WORK ITEM:
Should an entry contain an image, leave the image out and repeat the entry's text exactly.

GIVEN ENTRIES:
- Opening Delimiter -
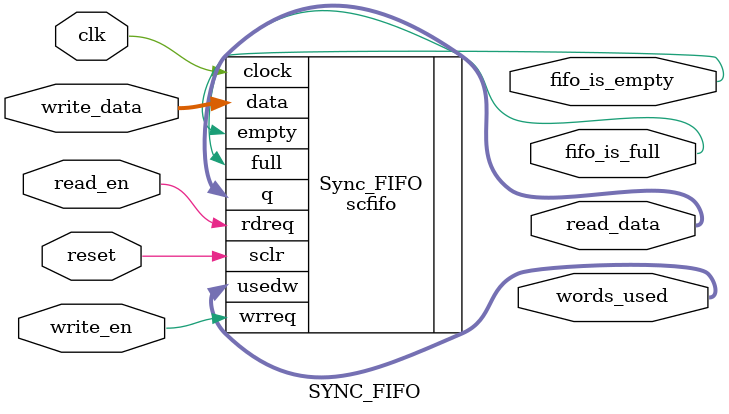
<source format=v>
module SYNC_FIFO (
	// Inputs
	clk,
	reset,

	write_en,
	write_data,

	read_en,
	
	// Bidirectionals

	// Outputs
	fifo_is_empty,
	fifo_is_full,
	words_used,

	read_data
);

/*****************************************************************************
 *                           Parameter Declarations                          *
 *****************************************************************************/

parameter	DATA_WIDTH	= 32;
parameter	DATA_DEPTH	= 128;
parameter	ADDR_WIDTH	= 7;

/*****************************************************************************
 *                             Port Declarations                             *
 *****************************************************************************/

// Inputs
input				clk;
input				reset;

input				write_en;
input		[DATA_WIDTH:1]	write_data;

input				read_en;

// Bidirectionals

// Outputs
output				fifo_is_empty;
output				fifo_is_full;
output		[ADDR_WIDTH:1]	words_used;

output		[DATA_WIDTH:1]	read_data;

/*****************************************************************************
 *                 Internal wires and registers Declarations                 *
 *****************************************************************************/

// Internal Wires

// Internal Registers

// State Machine Registers

/*****************************************************************************
 *                         Finite State Machine(s)                           *
 *****************************************************************************/


/*****************************************************************************
 *                             Sequential logic                              *
 *****************************************************************************/


/*****************************************************************************
 *                            Combinational logic                            *
 *****************************************************************************/


/*****************************************************************************
 *                              Internal Modules                             *
 *****************************************************************************/


scfifo	Sync_FIFO (
	// Inputs
	.clock			(clk),
	.sclr			(reset),

	.data			(write_data),
	.wrreq			(write_en),

	.rdreq			(read_en),

	// Bidirectionals

	// Outputs
	.empty			(fifo_is_empty),
	.full			(fifo_is_full),
	.usedw			(words_used),
	
	.q				(read_data)

	// Unused
	// synopsys translate_off
	,
	.aclr			(),
	.almost_empty	(),
	.almost_full	()
	// synopsys translate_on
);
defparam
	Sync_FIFO.add_ram_output_register	= "OFF",
	Sync_FIFO.intended_device_family	= "Cyclone V",
	Sync_FIFO.lpm_numwords				= DATA_DEPTH,
	Sync_FIFO.lpm_showahead				= "ON",
	Sync_FIFO.lpm_type					= "scfifo",
	Sync_FIFO.lpm_width					= DATA_WIDTH,
	Sync_FIFO.lpm_widthu				= ADDR_WIDTH,
	Sync_FIFO.overflow_checking			= "OFF",
	Sync_FIFO.underflow_checking		= "OFF",
	Sync_FIFO.use_eab					= "ON";

endmodule
</source>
- Closing Delimiter -
SOLVED PROBLEM:
<source format=v>
module SYNC_FIFO (
	// Inputs
	clk,
	reset,

	write_en,
	write_data,

	read_en,
	
	// Bidirectionals

	// Outputs
	fifo_is_empty,
	fifo_is_full,
	words_used,

	read_data
);

/*****************************************************************************
 *                           Parameter Declarations                          *
 *****************************************************************************/

parameter	DATA_WIDTH	= 32;
parameter	DATA_DEPTH	= 128;
parameter	ADDR_WIDTH	= 7;

/*****************************************************************************
 *                             Port Declarations                             *
 *****************************************************************************/

// Inputs
input				clk;
input				reset;

input				write_en;
input		[DATA_WIDTH:1]	write_data;

input				read_en;

// Bidirectionals

// Outputs
output				fifo_is_empty;
output				fifo_is_full;
output		[ADDR_WIDTH:1]	words_used;

output		[DATA_WIDTH:1]	read_data;

/*****************************************************************************
 *                 Internal wires and registers Declarations                 *
 *****************************************************************************/

// Internal Wires

// Internal Registers

// State Machine Registers

/*****************************************************************************
 *                         Finite State Machine(s)                           *
 *****************************************************************************/


/*****************************************************************************
 *                             Sequential logic                              *
 *****************************************************************************/


/*****************************************************************************
 *                            Combinational logic                            *
 *****************************************************************************/


/*****************************************************************************
 *                              Internal Modules                             *
 *****************************************************************************/


scfifo	Sync_FIFO (
	// Inputs
	.clock			(clk),
	.sclr			(reset),

	.data			(write_data),
	.wrreq			(write_en),

	.rdreq			(read_en),

	// Bidirectionals

	// Outputs
	.empty			(fifo_is_empty),
	.full			(fifo_is_full),
	.usedw			(words_used),
	
	.q				(read_data)

	// Unused
	// synopsys translate_off
	,
	.aclr			(),
	.almost_empty	(),
	.almost_full	()
	// synopsys translate_on
);
defparam
	Sync_FIFO.add_ram_output_register	= "OFF",
	Sync_FIFO.intended_device_family	= "Cyclone V",
	Sync_FIFO.lpm_numwords				= DATA_DEPTH,
	Sync_FIFO.lpm_showahead				= "ON",
	Sync_FIFO.lpm_type					= "scfifo",
	Sync_FIFO.lpm_width					= DATA_WIDTH,
	Sync_FIFO.lpm_widthu				= ADDR_WIDTH,
	Sync_FIFO.overflow_checking			= "OFF",
	Sync_FIFO.underflow_checking		= "OFF",
	Sync_FIFO.use_eab					= "ON";

endmodule
</source>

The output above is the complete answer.